Nothing can be done about the fall, whether you watch or not, but watching matters. At how quick or slow it goes, how much give gravity has.
One is trying to come back. He texts me, saying the void of my absence has only been filled by a numbness. He wants to make things right and was hurt that I didn’t call when his father died. He’s found God and wants to know if I’ve done the same. He wants to know if I need a God to heal that same numbness. I’m fine. I pray.
He was never even at Christmas. He was across the country or a state below living with a woman who would teach me to bake or play piano or speak in an Australian accent. He’d come to me, and we’d golf, or I’d go to him, and he’d scream at the new girlfriend until she cowered in their room and he plopped on the couch beside me to say I shouldn’t become a woman like that. Not a woman like my mother, either. The girlfriend has sucked in enough sorrow to ask if we’re hungry. I say yes because my appetite is used to this. He slaps her ass as she goes to make French toast and says now that! That is more like it. See how great she is when she stops acting so foolish? Sometimes we’d play cards.
He wants to meet and I say yes because I do have a God, and for some reason, he just won’t drop this. What will I even say? That I don’t think about him often. That if I do take a ride on the memory train, those of me kicking my legs during a tickle attack ride are just one stop away from those of me crying as he screams me into the corner of a car, telling me to shut all that noise up because he’s not my mom, and he doesn’t play that.
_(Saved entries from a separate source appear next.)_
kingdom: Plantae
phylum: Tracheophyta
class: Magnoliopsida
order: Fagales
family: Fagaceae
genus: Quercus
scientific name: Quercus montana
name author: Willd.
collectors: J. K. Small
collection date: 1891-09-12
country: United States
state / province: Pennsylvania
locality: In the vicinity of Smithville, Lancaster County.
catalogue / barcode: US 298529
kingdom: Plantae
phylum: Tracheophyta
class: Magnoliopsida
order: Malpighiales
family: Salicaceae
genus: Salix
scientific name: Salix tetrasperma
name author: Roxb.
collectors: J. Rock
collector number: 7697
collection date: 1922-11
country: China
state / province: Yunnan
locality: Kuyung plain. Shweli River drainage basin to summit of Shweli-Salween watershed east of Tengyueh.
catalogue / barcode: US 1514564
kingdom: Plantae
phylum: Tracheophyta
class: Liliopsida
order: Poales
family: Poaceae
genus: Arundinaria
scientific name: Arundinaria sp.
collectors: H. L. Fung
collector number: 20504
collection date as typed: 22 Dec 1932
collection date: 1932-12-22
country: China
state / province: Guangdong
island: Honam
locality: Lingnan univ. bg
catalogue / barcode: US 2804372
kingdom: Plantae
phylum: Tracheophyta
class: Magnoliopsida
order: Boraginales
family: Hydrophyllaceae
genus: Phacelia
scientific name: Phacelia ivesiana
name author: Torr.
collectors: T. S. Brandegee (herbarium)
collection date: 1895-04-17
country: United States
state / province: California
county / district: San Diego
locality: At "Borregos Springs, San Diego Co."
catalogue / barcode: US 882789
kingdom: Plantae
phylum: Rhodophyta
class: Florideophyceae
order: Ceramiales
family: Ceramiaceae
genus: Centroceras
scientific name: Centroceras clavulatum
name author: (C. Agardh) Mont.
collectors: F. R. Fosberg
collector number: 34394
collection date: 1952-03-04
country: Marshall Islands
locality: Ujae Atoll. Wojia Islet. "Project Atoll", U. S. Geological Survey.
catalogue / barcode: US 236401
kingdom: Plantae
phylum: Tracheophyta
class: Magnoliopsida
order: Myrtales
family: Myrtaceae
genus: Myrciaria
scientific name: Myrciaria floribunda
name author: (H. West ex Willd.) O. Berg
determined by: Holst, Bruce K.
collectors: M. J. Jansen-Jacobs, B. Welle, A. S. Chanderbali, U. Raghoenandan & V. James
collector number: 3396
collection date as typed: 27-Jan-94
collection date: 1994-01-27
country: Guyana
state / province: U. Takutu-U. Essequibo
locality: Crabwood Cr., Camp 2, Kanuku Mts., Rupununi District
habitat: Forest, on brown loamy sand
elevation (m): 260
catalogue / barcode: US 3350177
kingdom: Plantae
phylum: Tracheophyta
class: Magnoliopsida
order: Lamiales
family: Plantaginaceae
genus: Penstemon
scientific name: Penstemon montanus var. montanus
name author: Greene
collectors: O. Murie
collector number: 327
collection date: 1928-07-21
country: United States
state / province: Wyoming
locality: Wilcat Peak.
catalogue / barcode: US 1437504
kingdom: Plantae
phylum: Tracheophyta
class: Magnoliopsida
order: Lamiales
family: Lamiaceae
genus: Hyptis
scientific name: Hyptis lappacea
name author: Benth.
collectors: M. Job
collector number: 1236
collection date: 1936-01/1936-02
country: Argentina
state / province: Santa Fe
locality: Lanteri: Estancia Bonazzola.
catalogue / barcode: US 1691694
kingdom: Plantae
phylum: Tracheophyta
That I can never find the stop in between. The times are all jumbled and have been for years, and now I’m supposed to untangle it just because he’s my dad? The first man who didn’t last.
I could tell him that even though I’ve only ever seen men leave, I want to save myself from being left. So I’ll avoid it all, the hand on the small of my back or the glances slick with expectation. If, by mistake, I do meet someone’s eye, I’ll never look at anything else.
Our women don’t seem to be good at this, so I’ll become whoever this seems to be made for. Our women are loud and demanding, so I’ll quiet myself and choose to please instead of be pleased. I’ll forget I want pleasure and latch onto the one who doesn’t care if I love him because he loves me enough for the both of us. I won’t wave the white flag, no matter how many red ones are thrown. I’ll stay here as her, someone with a dining table that’s only had chairs added.
But before we get too far, back to that moment when our eyes first went wide and had yet to be wetted by the other, I’ll make sure he can’t grasp the coarse me slumped inside. When he does go, I’ll survive the loss of whatever version of enough he offered. I’d only mourn the leaving.
But if he was all too. Too sweet, too understanding, too funny, too charming, too dependable, I’d turn away, because I’d rather lose him after a second than after a mortgage. I’d rather be the first to leave.